Both sequences presented with diagnostic quality standard (Figure 2). The free-breathing sequence showed slightly lower quality scores for overall image quality (4.2±0.5 vs. 4.4±0.4; p<0.05) and liver edge sharpness (3.9±0.5 vs. 4.2±0.6; p<0.05), whereas both hepatic vessel clarity (4.4±0.8 vs. 4.3±0.7; p=0.22) and visibility of retroperitoneal structures (4.5±0.5 vs. 4.5±0.4; p=0.45) were scored with same high quality as standard BH-VIBE. Both sequences presented with comparable respiratory artifacts (3.9±0.8 vs. 3.8±0.6; p=0.33).
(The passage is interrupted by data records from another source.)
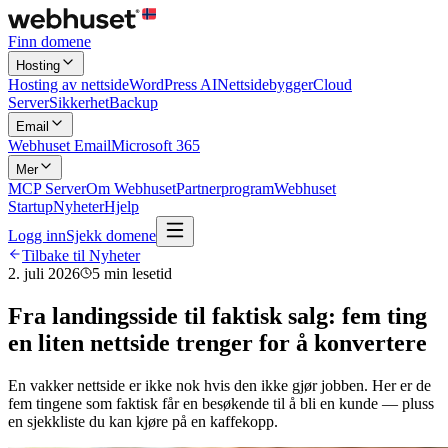
Finn domene
Hosting
Hosting av nettside
WordPress AI
Nettsidebygger
Cloud
Server
Sikkerhet
Backup
Email
Webhuset Email
Microsoft 365
Mer
MCP Server
Om Webhuset
Partnerprogram
Webhuset
Startup
Nyheter
Hjelp
Logg inn
Sjekk domene
Tilbake til Nyheter
2. juli 2026
5
min lesetid
Fra landingsside til faktisk salg: fem ting
en liten nettside trenger for å konvertere
En vakker nettside er ikke nok hvis den ikke gjør jobben. Her er de
fem tingene som faktisk får en besøkende til å bli en kunde — pluss
en sjekkliste du kan kjøre på en kaffekopp.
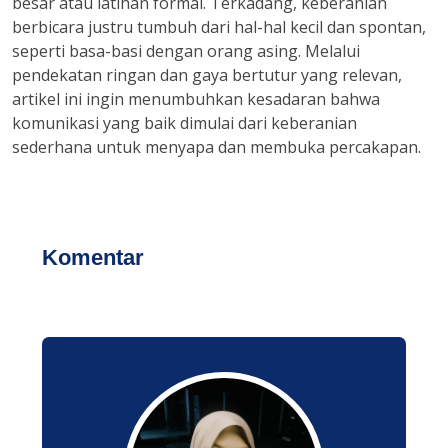
besar atau latihan formal. Terkadang, keberanian
berbicara justru tumbuh dari hal-hal kecil dan spontan,
seperti basa-basi dengan orang asing. Melalui
pendekatan ringan dan gaya bertutur yang relevan,
artikel ini ingin menumbuhkan kesadaran bahwa
komunikasi yang baik dimulai dari keberanian
sederhana untuk menyapa dan membuka percakapan.
Komentar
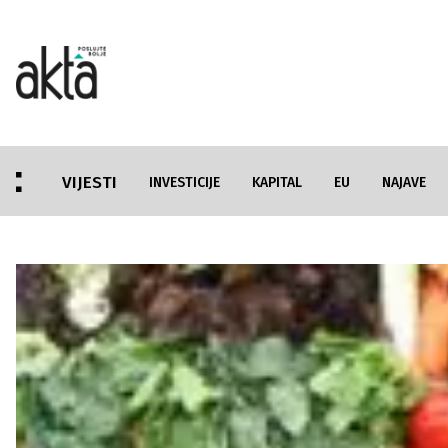
VIJESTI
INVESTICIJE
KAPITAL
EU
NAJAVE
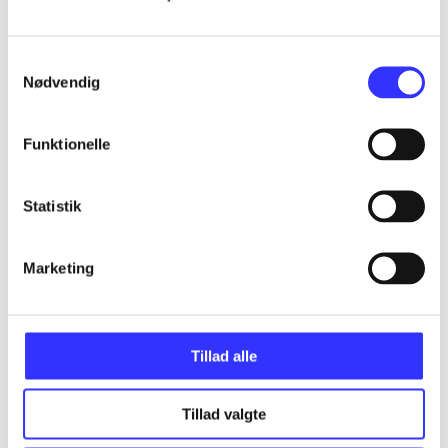
Alle registrerede artikler fordelt på udgivelser
Samtykkevalg
...
Nødvendig
...
Funktionelle
...
Statistik
...
Marketing
...
Tillad alle
Tillad valgte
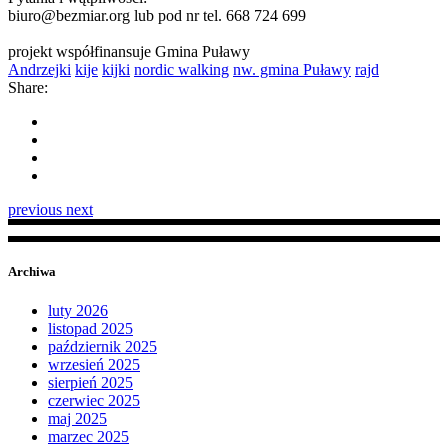
biuro@bezmiar.org lub pod nr tel. 668 724 699
projekt współfinansuje Gmina Puławy
Andrzejki
kije
kijki
nordic walking
nw. gmina Puławy
rajd
Share:
previous
next
Archiwa
luty 2026
listopad 2025
październik 2025
wrzesień 2025
sierpień 2025
czerwiec 2025
maj 2025
marzec 2025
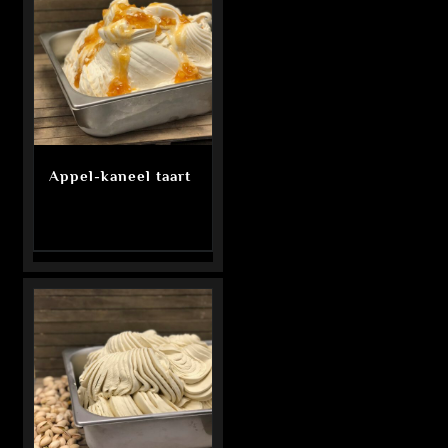
Appel-kaneel taart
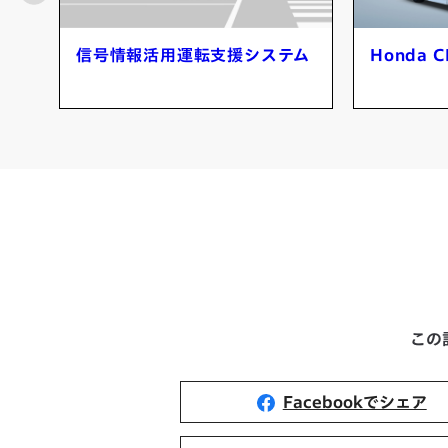
テム
Honda CI マイクロモビリティ
知能化運
この
Facebookでシェア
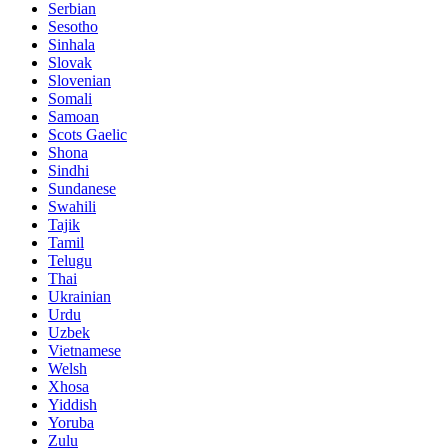
Serbian
Sesotho
Sinhala
Slovak
Slovenian
Somali
Samoan
Scots Gaelic
Shona
Sindhi
Sundanese
Swahili
Tajik
Tamil
Telugu
Thai
Ukrainian
Urdu
Uzbek
Vietnamese
Welsh
Xhosa
Yiddish
Yoruba
Zulu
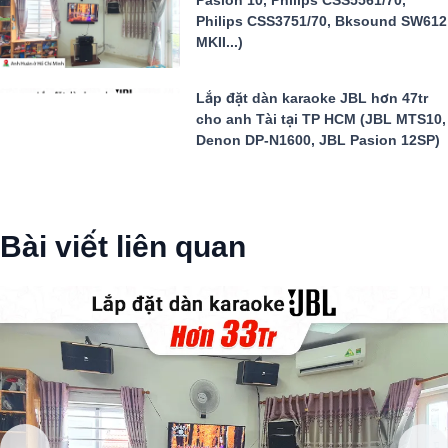
Philips CSS3751/70, Bksound SW612
MKII...)
Lắp đặt dàn karaoke JBL hơn 47tr
cho anh Tài tại TP HCM (JBL MTS10,
Denon DP-N1600, JBL Pasion 12SP)
Bài viết liên quan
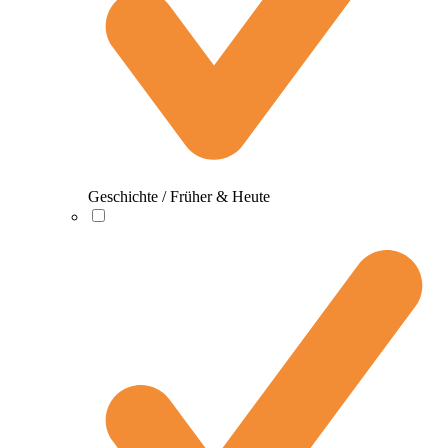
Geschichte / Früher & Heute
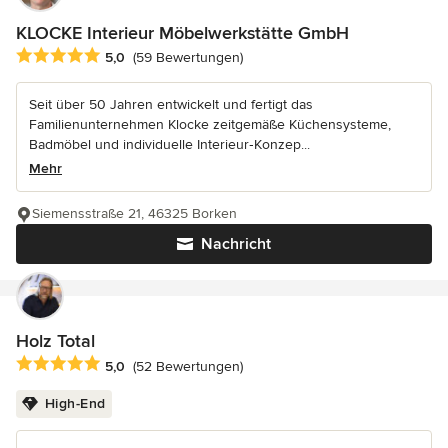
KLOCKE Interieur Möbelwerkstätte GmbH
Durchschnittliche Bewertung: 5 von 5 Sternen
5,0
(59 Bewertungen)
Seit über 50 Jahren entwickelt und fertigt das
Familienunternehmen Klocke zeitgemäße Küchensysteme,
Badmöbel und individuelle Interieur‑Konzep...
Mehr
Siemensstraße 21, 46325 Borken
Nachricht
Holz Total
Durchschnittliche Bewertung: 5 von 5 Sternen
5,0
(52 Bewertungen)
High-End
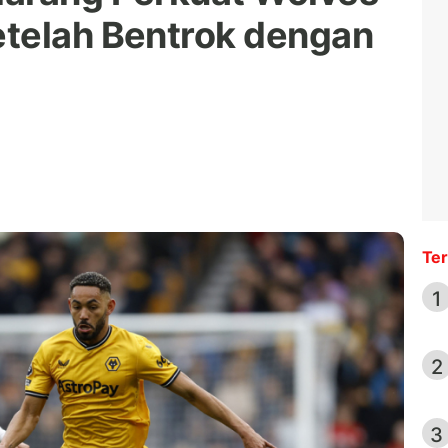
etelah Bentrok dengan
Ter
1
2
3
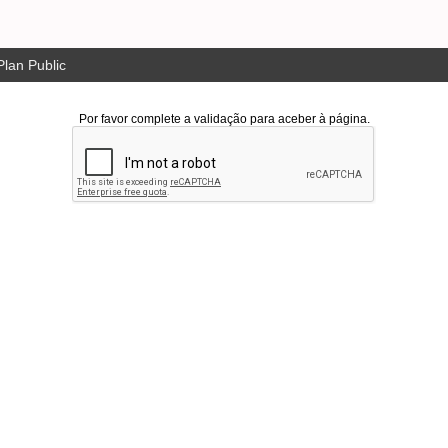
lan Public
Por favor complete a validação para aceber à página.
Reconstruction time for the free-breathing sequence was 9 ± 1min.

Discussion:

Our preliminary results indicate that free-breathing DCE-MRI using a Cartesian sequence with self-navigating signal and hard-gating motion correction is feasible in oncologic patients. The proposed sequence can represent a promising alternative in patients who cannot comply with breathing commands, like children or elderly patients. The reconstruction time is passable and therefore integrable in daily clinical routine. Indeed, the high temporal resolution is an advantage for arterial contrast pattern to discriminate between early and late enhancement but regarding venous phases, the main advantage relies in an increase of motion robustness as several comparable venous phases are available and the number of equivalent reconstructions with diagnostic quality is high.

Acknowledgements

No acknowledgement found.

References

[1] Feng L et al, MRM 72(3), 2014

[2] Zhang T et al, JMRI 41(2), 2015

[3] Nickel D et al, #4253, ISMRM 2016

Figures

Free-breathing Cartesian sequence with hard-gated reconstruction and a gating tolerance of 40% for native (after 5.8s) and for best rated arterial (after 29.0s) and venous phase (after 98.5s).

Intraindividual comparison of BH (A, B) and free-breathing (C, D) VIBE close to the liver hilus for arterial and venous reconstruction in a 64-year old patient with known liver metastases.